As with any mystery, we are given hints and details as to the M.O. of the rapist as the due date on the first few victims draws near and it becomes clear fairly quickly that the rapist is not quite human. The pieces of the puzzle begin to fit together, but then the book took a dramatic change.
This tale becomes an entirely different type of horror novel somewhere between a third and halfway through, where monsters run rampant, annihilating everything in their path. The transition was jarring, to say the least, though I don't necessarily mean that as a negative. But be forewarned that while the mystery continues to unravel all the way up until the end of this tale, it takes a backseat to the violent and graphic action that dominates the second half of this book.

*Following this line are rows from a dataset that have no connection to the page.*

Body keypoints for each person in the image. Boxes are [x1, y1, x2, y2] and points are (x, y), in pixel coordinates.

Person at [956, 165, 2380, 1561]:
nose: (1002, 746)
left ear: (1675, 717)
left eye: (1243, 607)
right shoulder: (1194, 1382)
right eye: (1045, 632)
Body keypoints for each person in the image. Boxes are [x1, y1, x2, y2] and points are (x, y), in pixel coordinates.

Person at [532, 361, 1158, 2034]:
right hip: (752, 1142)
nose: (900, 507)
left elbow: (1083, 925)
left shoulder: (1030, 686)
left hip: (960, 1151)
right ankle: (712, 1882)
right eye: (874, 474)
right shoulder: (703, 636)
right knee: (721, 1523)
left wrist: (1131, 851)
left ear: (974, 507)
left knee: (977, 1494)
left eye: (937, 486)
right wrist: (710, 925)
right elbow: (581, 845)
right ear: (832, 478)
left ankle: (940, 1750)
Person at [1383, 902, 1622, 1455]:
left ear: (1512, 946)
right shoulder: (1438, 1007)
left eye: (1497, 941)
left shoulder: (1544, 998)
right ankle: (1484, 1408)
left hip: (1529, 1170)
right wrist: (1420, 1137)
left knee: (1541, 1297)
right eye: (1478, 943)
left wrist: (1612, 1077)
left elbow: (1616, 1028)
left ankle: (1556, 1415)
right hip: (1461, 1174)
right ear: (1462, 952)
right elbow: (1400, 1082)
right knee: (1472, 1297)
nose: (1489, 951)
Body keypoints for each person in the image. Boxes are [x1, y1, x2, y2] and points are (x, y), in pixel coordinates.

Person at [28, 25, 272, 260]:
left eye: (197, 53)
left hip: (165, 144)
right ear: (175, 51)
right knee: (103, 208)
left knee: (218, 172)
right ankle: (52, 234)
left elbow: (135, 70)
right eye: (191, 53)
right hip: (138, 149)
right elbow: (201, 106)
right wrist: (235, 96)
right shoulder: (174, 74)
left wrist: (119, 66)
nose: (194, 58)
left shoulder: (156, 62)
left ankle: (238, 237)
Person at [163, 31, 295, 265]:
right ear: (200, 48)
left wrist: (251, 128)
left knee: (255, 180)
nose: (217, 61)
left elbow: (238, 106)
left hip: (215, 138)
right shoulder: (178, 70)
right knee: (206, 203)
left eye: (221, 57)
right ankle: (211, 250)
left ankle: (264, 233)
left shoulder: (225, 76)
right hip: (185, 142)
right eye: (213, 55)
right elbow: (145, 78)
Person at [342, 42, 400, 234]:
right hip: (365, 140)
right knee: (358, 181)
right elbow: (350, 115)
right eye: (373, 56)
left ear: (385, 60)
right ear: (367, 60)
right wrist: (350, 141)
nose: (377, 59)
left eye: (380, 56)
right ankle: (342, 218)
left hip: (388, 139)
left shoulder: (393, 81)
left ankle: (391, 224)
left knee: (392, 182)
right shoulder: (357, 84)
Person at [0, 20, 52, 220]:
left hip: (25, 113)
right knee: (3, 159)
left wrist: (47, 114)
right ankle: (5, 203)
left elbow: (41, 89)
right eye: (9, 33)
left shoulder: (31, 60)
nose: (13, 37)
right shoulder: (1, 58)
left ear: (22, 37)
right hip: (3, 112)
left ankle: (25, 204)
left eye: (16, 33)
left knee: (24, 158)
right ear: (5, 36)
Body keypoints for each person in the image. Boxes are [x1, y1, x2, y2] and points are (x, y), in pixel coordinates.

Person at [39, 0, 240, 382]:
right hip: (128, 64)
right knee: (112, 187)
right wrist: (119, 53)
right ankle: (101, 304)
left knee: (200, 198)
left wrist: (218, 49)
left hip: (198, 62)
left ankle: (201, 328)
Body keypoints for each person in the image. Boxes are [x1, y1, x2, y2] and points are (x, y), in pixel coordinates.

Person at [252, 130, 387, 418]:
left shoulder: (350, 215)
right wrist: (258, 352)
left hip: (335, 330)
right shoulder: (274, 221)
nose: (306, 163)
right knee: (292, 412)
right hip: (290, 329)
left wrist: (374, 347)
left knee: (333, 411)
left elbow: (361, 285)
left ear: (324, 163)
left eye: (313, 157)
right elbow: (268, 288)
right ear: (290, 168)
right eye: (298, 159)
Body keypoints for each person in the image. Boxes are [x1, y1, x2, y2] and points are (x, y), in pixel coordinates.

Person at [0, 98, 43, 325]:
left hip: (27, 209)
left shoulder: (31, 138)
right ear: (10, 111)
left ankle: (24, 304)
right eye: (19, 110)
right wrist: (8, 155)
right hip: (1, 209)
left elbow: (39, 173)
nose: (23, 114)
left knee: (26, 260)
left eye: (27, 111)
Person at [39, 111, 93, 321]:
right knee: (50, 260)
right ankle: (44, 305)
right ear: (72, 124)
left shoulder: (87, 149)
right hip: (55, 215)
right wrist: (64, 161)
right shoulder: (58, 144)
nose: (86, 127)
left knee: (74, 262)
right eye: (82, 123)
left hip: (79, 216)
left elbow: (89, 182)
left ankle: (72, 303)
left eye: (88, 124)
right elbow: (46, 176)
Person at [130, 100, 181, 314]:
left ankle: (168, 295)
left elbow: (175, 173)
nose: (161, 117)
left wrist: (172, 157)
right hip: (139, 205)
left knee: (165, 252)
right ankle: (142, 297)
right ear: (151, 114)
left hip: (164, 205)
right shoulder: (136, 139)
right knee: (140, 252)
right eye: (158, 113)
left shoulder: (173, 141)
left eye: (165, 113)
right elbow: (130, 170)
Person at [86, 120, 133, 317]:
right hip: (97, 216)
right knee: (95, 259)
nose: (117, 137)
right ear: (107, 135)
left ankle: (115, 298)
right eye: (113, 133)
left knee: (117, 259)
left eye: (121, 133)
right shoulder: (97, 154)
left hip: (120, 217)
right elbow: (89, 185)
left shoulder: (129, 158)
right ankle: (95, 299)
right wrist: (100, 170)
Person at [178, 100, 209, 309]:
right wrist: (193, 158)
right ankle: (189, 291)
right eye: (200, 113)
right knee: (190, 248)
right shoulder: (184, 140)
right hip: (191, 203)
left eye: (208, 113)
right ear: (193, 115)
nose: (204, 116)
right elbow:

This story has a flavor of a patient zero type apocalyptic tale, with a significant build-up to the point where all hell breaks loose. When it does break lose, the story turns on the afterburners and blasts ahead at a hundred miles an hour. The author does a solid job working to explain the science behind the beasts in the story, though I was left with plenty more questions about them and how they would co-exist with the rest of the world. That is the challenge with diving into the science of something like this-there are often a lot of questions that are difficult to answer vs. making the creatures in question a complete mystery.
Overall, this is a fast paced book with a lot of surprising deaths and plenty of gruesome action. With rape being a key part of the story, it probably won’t appeal to certain chunk of audience out there, but it is a well written scientific tale of horror. While I was expecting it to be a more subtle mystery throughout, when the gears shifted and story changed from that to an adrenaline fueled nightmare, I was able to adapt my expectations. The author keeps things moving at a good clip throughout and this was an easy and entertaining novel to read. I do sense that there is a distinct possibility of a sequel based on the ending, though this book can definitely be considered a stand alone tale.